Security recommendations have called for additional permanent fencing at the Capitol, but lawmakers of both parties have been hesitant to support this, worried about the optics of Congress walling itself off from the public. Friday's incident is likely to reignite those conversations.

Sen. Dianne Feinstein (D-Calif.) called for a review of the Capitol's security provisions.

"This is the second attack on the Capitol in just three months, and it has become clear the Capitol is increasingly seen as a target," she said.

Rep. Tim Ryan (D-Ohio), who leads one of the subcommittees that oversees the Capitol Police, said the incident would spark closer scrutiny of the fences that have lined the complex for three months and calls to remove them.

“It’s a disturbance. It's an eyesore. It sucks. Nobody wants that there,” Ryan said of the fence. “But the question is whether the environment is safe enough to be able to take it down and, in the meantime, maybe that fence can prevent some of these things from happening.”

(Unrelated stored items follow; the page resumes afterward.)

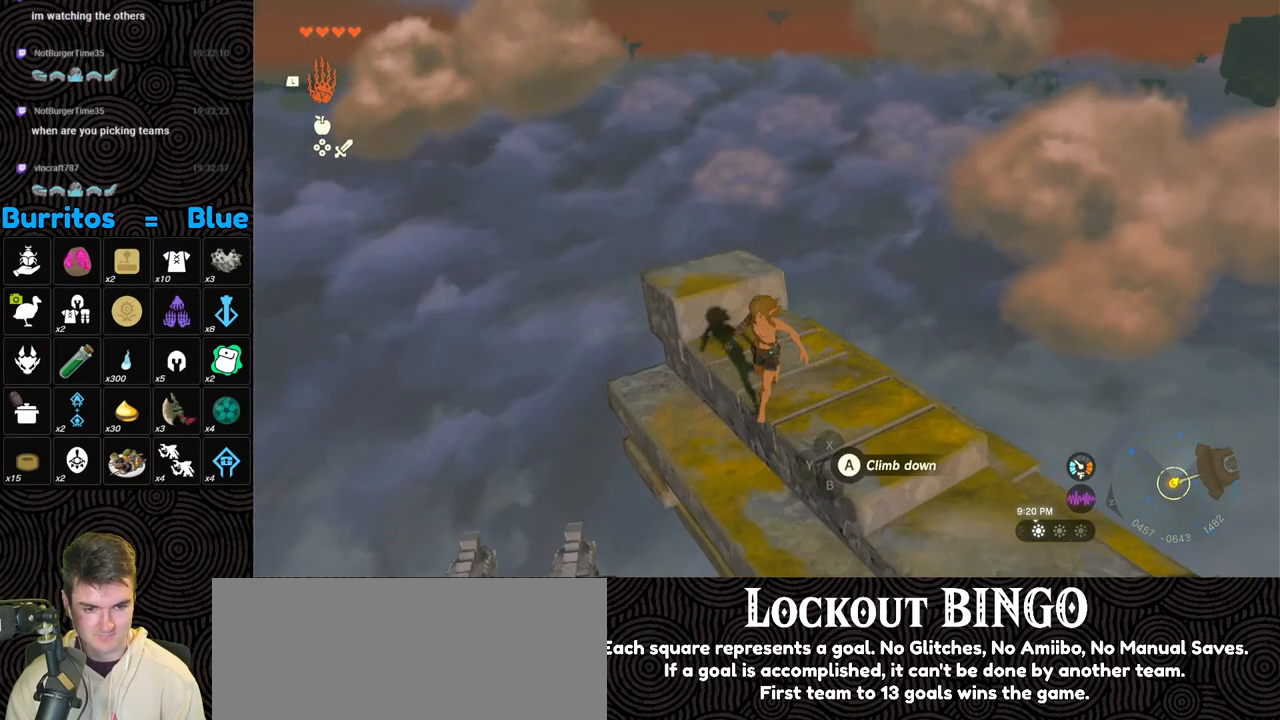
{"buttons": [], "left_stick": "center", "right_stick": "center", "events": [[167, "left_stick", "center"], [450, "L2", "up"]]}
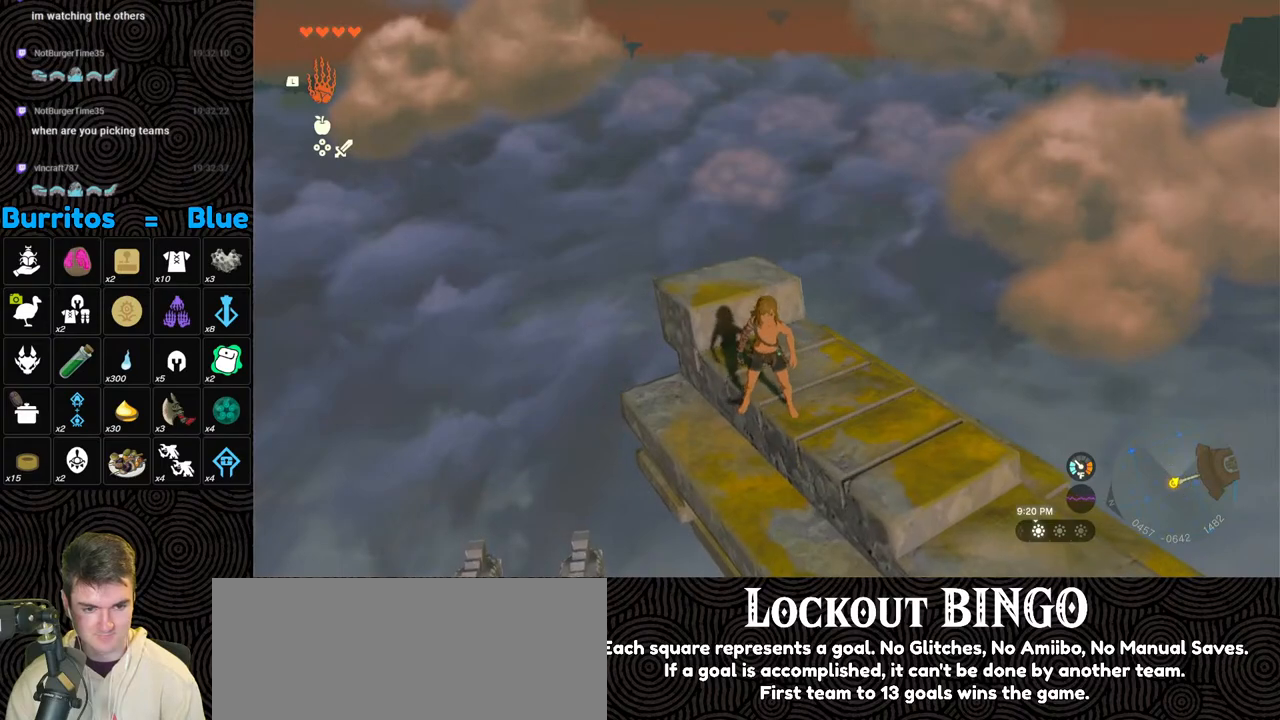
{"buttons": [], "left_stick": "down", "right_stick": "center", "events": [[150, "left_stick", "down"], [267, "left_stick", "center"], [483, "left_stick", "down"]]}
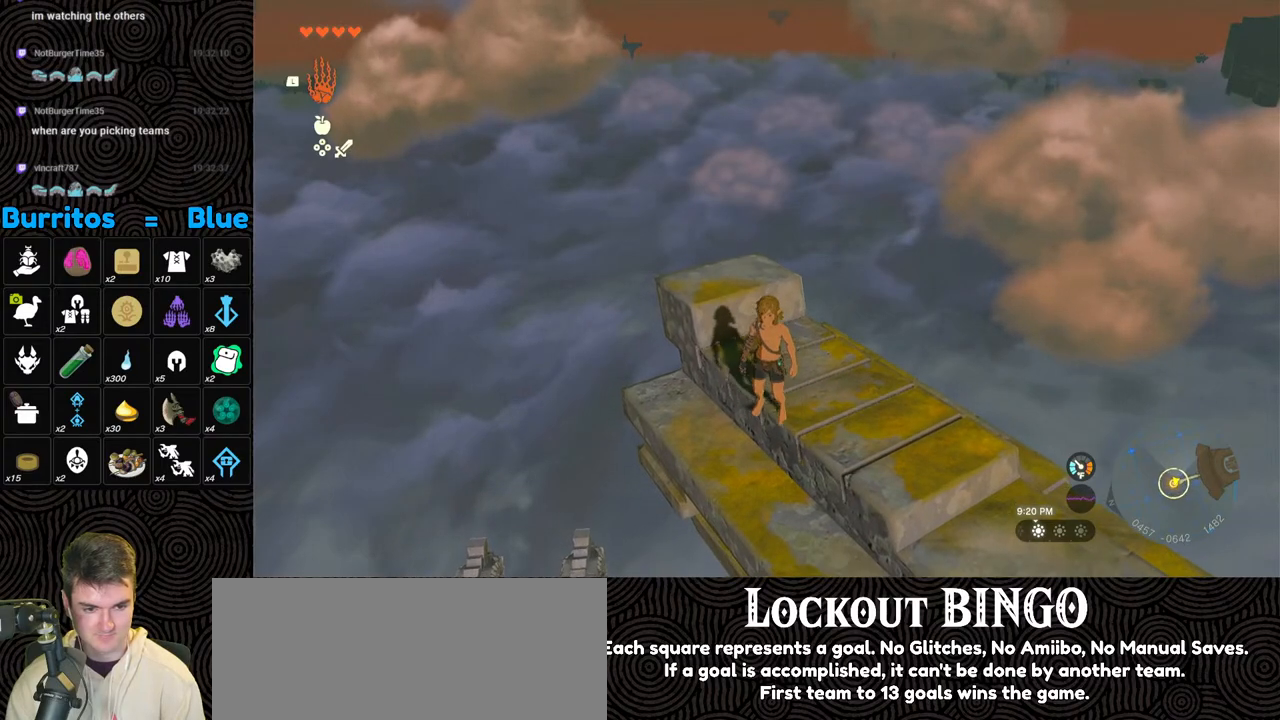
{"buttons": [], "left_stick": "center", "right_stick": "center", "events": [[100, "left_stick", "center"]]}
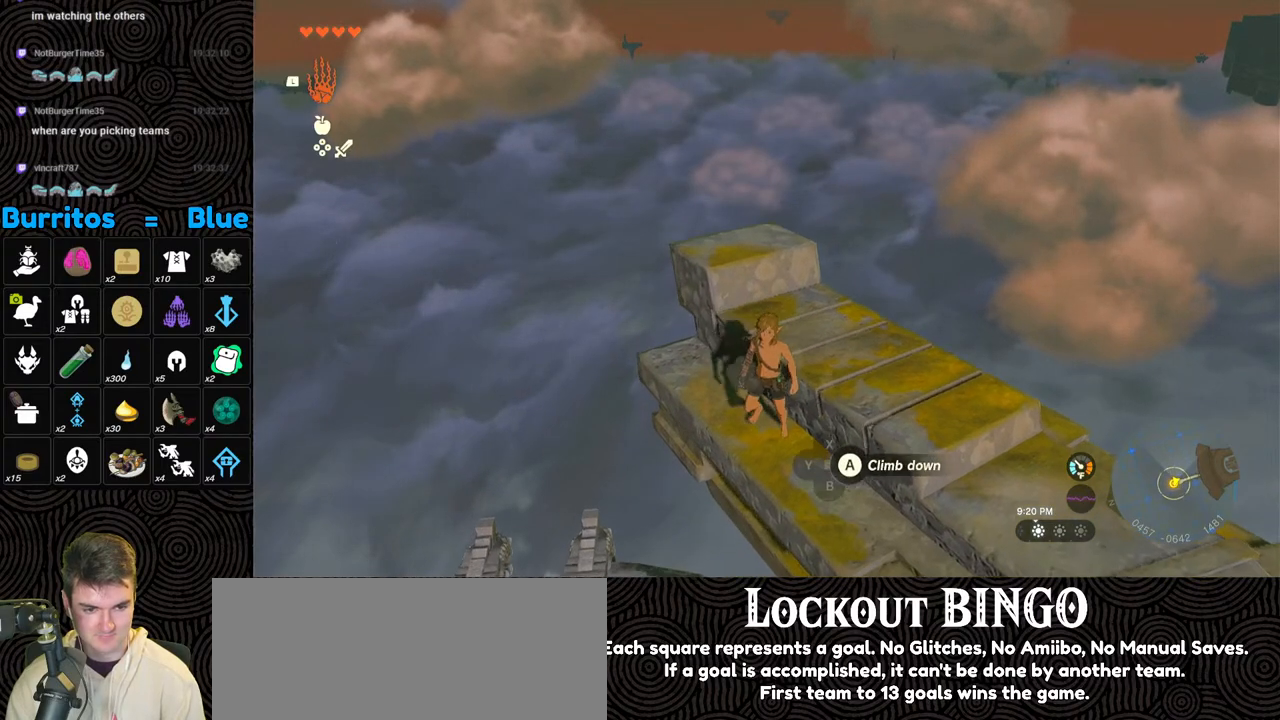
{"buttons": ["L2"], "left_stick": "center", "right_stick": "center", "events": [[17, "left_stick", "down"], [117, "left_stick", "center"], [467, "L2", "down"]]}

In 2016, Capitol Police shot a man who tried to bring a fake Beretta into the Capitol Visitor Center.

Congress is on recess this week for the spring holidays, so the Capitol complex had far fewer people than normal. The vast majority of lawmakers were expected to be in their districts and not in the Capitol. On a recess day, the building is still populated by staff members, reporters and police officers.